Singing The Lonely Heart

Singing The Lonely Heart

Alana Valentine’s plays strive to deliver some social insight, often with a queer perspective, but also to transport us with something theatrical and magical.

She achieves all this commandingly in her play about the bisexual mid-20th century American writer Carson McCullers.

Carson is first shown as a rebellious, sexually curious teenager feeling cramped in a small town in the Deep South and bursting with excitement at the visit of a circus freak show.

It’s a stylish and appropriate start for a work about a writer celebrated for her so-called Southern Gothic style and her novels like The Heart Is A Lonely Hunter about seething townships and alienated misfits.

McCullers was famously candid about her many female lovers, and her sexuality bred in her a dislocation from society and an empathy for others at odds with the norm.

Valentine’s play snapshots some of her early career, her parents, her deep resentment of small-town racism, her escape to New York, her lovers and her marriage to a failed author and fellow bisexual, Reeves.

But this is less a neat chronology of a famous life, and more a series of sometimes unrelated illuminations around the edgy sensibility of a writer and an outcast.

Valentine’s dialogue is quick with wit and sharply observed character, although, oddly, the unsettled relationship between Carson and her husband is better realised than that between Carson and her major female love.

Young Abigail Austin as Carson is handsomely tomboyish and has an impressive stillness and truth as an actor.

Around her swirl characters whom director Alex Galeazzi works to make larger than life, and most of the cast successfully accomplish this heightened theatricality.

This is nicely framed by footlights and an artful stage-within-a-stage from designer Anthony Babicci.

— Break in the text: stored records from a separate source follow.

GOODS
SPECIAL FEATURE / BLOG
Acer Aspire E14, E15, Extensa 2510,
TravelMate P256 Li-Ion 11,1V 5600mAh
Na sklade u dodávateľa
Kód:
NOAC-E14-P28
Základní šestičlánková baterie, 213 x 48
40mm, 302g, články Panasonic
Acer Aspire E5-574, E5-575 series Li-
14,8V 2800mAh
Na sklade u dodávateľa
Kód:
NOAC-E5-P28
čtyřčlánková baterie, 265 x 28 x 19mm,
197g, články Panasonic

Only occasionally do the actors fail to live up to his theatrical set.

But with high production standards, this is one of the most artistically polished and consistent productions I’ve seen at the New.

The theatre should be applauded for staging what is surprisingly the first full production of this Australian play -“ it’s had numerous readings here and in America, won an award and it’s a decade since Valentine penned it.

The production is dedicated to the memory of Brian Hoad, the very exacting theatre critic for The Bulletin, who died recently. He’d love it: this is colourful and engaging theatre with thoughtful queer content.

Singing The Lonely Heart is at the New Theatre, Newtown, until 5 August.